Exercise passage:
-.-.-

4. Shyamaladevi’s husband Mohan Rao, who was an accounts officer with the defence forces, had passed away a few years ago. She used to get Rs 7,000 pension every month.
Harshavardhan, an unemployed and a habitual drinker, used to take money from his mother. He was also forcing her to sell off her share in the house and give him money. However, Shyamaladevi used to vehemently oppose his proposals. Y Shyamala Devi, 65, a widow who was living with her three sons at Satya Nagar Colony in Hayatnagar, was killed by her second son, Harshavardhan, at their residence. At around 2.30 pm, Shyamaladevi was sitting in a chair inside their compound wall. Harshavardhan came from behind and threw a boulder on her head. She died on the spot.
5. The retired man, Kummari Bhirugonda, was hacked to death by his son Mallaiah at Thadkal village in Banswada mandal in Nizamabad district.
Mallaiah entered into a heated argument over the pension money and attacked his father with an axe, killing him on the spot. The senior man refused to give money as Mallaiah was wasting it on liquor and other vices.
6. In Maturu in Daulatabad mandal in Mahbubnagar, an elderly woman was allegedly burnt alive by unidentified persons.
They locked her up in a room, poured kerosene and set her ablaze before fleeing the spot. Locals alleged that her son, who wanted to usurp her property, was involved in the incident.
7. 18-year-old, Alok Gari, slit the throat of his 45-year-old father, Fransis Gari, over some petty differences of opinion.
“The boy casually came to the police station and reported that he had murdered his father.” Neighbhours said the deceased was struck with a sharp blade when he asked his son not to drink too much. It led to a heated exchange between the two and then in a fit of rage the son killed him.
8. Miffed over a property row, a son allegedly engaged a hitman to eliminate his 56-year-old father. Nagender Bhagat, a landed farmer owning land worth crores, was a resident of Modinagar in rural Ghaziabad. He was allegedly beaten to death by Upendra, a contract killer hired for the job. He was engaged by a friend of Sanjay Bhagat, the victim’s son.

-.-.-

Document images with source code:
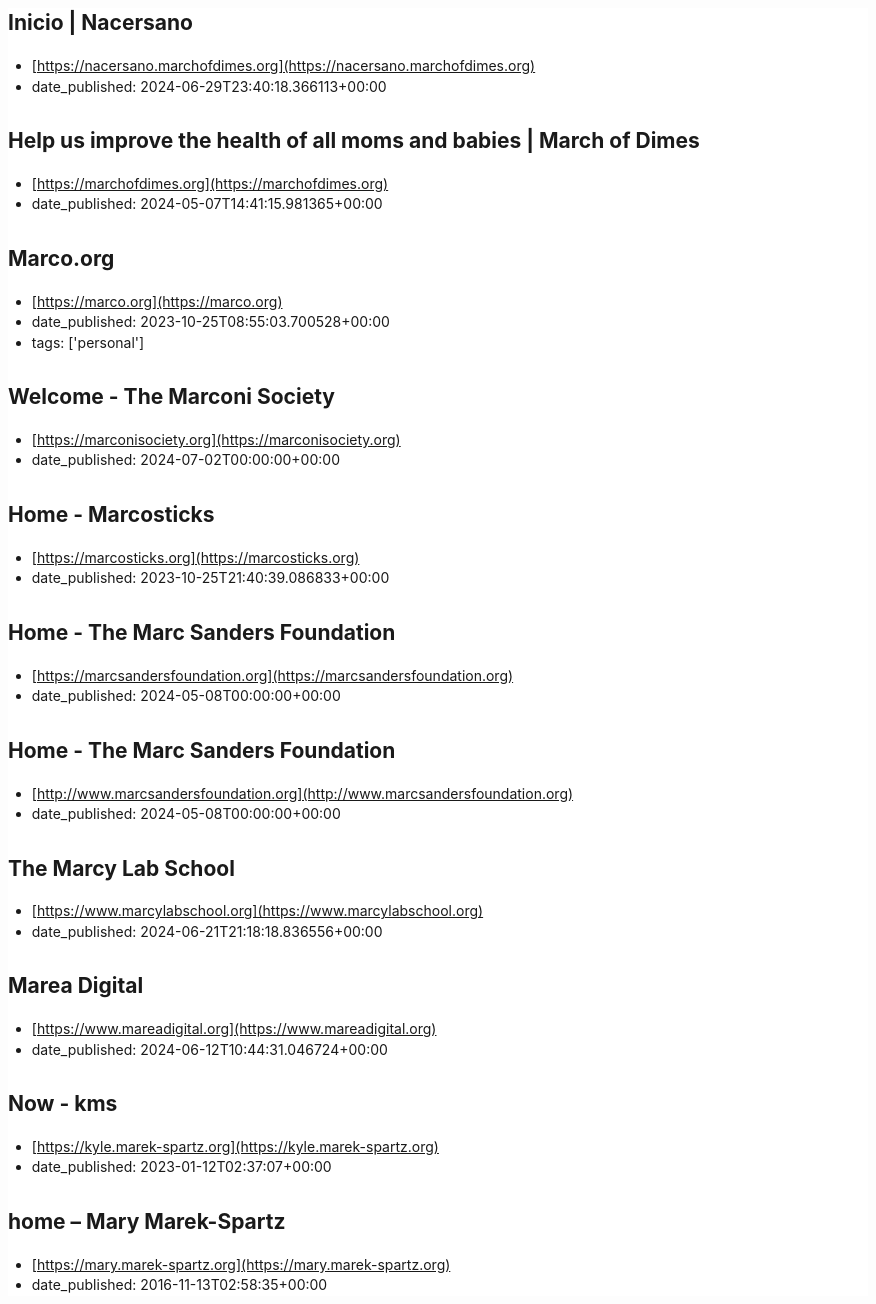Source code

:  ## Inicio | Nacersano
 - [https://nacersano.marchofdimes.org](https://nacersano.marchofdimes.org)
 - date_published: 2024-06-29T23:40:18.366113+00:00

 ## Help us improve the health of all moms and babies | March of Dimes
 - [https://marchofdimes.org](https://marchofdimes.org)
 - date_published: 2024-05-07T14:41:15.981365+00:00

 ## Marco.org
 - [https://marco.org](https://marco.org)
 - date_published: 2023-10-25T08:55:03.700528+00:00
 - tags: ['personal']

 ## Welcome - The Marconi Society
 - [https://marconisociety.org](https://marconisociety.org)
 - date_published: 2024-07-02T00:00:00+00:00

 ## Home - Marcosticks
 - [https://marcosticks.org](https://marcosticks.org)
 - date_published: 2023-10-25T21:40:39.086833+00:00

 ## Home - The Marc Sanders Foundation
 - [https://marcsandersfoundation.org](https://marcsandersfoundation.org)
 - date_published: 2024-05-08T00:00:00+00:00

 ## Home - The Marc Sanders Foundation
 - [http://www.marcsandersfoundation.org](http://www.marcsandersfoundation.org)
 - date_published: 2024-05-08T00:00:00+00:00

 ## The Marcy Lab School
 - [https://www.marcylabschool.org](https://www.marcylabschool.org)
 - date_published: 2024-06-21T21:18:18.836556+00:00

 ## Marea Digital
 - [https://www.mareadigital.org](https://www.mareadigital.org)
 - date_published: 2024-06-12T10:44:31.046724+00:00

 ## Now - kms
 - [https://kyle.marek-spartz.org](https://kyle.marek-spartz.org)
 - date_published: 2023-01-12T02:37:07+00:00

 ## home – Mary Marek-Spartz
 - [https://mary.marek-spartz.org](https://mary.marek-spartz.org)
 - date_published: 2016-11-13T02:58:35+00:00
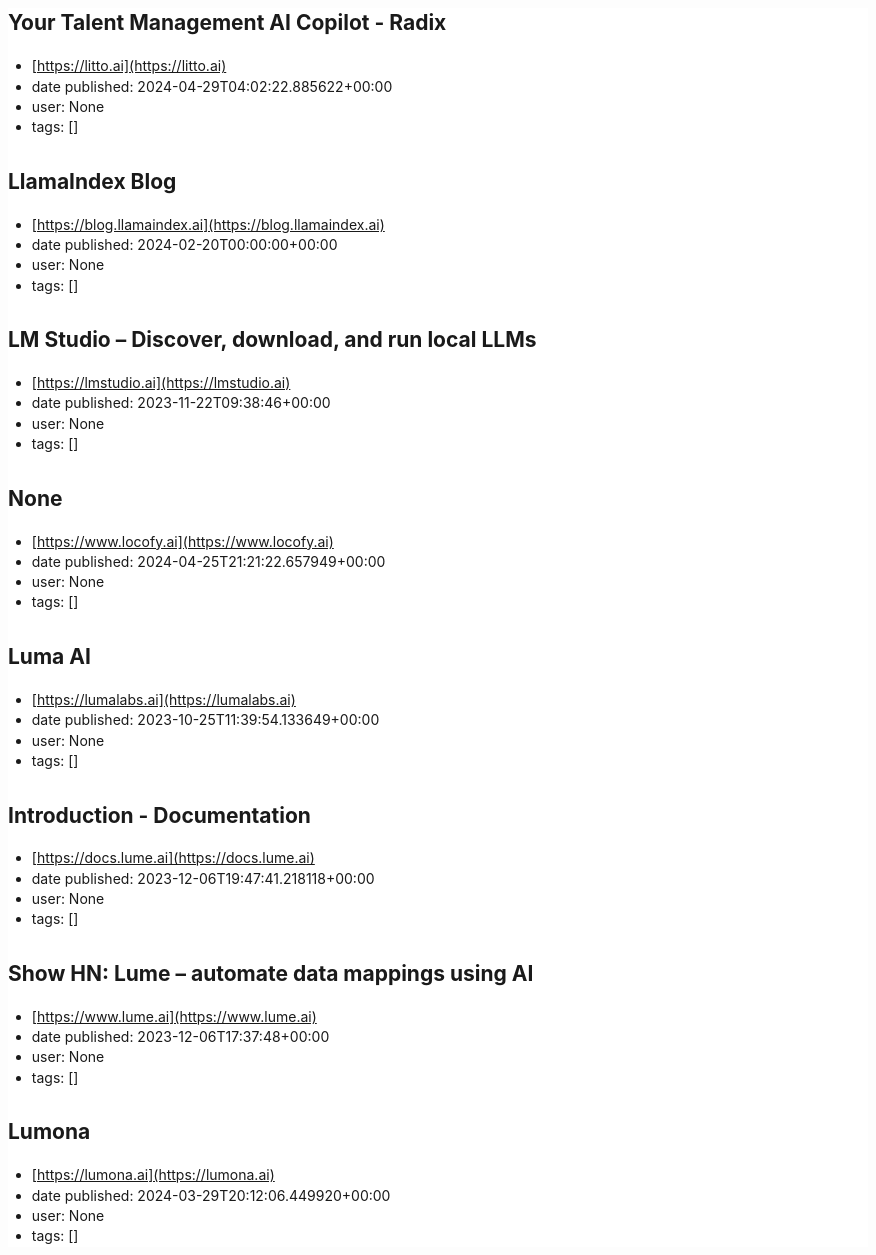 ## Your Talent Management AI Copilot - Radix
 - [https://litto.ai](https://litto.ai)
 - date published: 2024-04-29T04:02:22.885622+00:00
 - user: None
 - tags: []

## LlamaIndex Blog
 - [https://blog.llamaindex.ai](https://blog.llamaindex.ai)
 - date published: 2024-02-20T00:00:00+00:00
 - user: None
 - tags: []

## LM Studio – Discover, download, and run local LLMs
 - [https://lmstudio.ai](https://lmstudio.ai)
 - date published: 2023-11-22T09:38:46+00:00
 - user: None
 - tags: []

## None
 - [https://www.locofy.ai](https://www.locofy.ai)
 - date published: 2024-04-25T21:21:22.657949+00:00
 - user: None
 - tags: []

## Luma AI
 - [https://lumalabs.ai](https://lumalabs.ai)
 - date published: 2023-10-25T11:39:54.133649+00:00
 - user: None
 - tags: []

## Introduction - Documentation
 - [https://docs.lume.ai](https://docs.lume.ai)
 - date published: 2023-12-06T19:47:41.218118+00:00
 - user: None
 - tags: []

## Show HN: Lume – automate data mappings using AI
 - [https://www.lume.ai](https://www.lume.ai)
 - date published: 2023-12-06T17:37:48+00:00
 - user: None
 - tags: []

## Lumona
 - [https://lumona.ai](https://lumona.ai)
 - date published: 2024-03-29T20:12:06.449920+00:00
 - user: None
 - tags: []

-.-.-

Exercise requirements:
**a.** According to the passage on family killings, why did Kummari Bhirugonda refuse to give money to his son Mallaiah? Answer in one to three sentences.
**b.** In the passage on family killings, how much pension did Shyamaladevi receive each month?
**c.** Continue the passage on family killings from the point where it stops.

Answers by item:
**a.** He refused because Mallaiah was wasting the money on liquor and other vices.

**b.** Rs 7,000.

**c.**
Sanjay and his elder brother were locked in a property dispute with their father. Nagender had lodged an FIR and had claimed that his two sons were cheating him. However, he reached a compromise with his eldest son the next day. Annoyed with his father’s decision, Sanjay hired two criminals to kill his father by paying them Rs 1 lakh. To mislead the police, Sanjay later lodged an FIR about the murder of his father.
9. Peeved over being denied a share in family property, a 42-year-old man allegedly had his father killed by a contract killer.
On interrogation, the accused disclosed that he had sour relations with his father over the property in the village and three shops on Masoodpur Road which the victim had let out on hire. His father was having possession of all the property and was getting rents. Milan (son) met Deepak and offered him one shop of Masoodpur, if he killed his father. Deepak agreed to the proposal of Milan and stayed at his house to execute the plan to eliminate his father.
The Way Forward
Though above instances are perhaps cases of homicide or murder, yet the fact remains that each such instance is preceded by inflicting abuse on elderlies. In all probability only when the elderly refused to succumb to pressures of elder abuse that the killer committed the heinous crime of snuffing out life.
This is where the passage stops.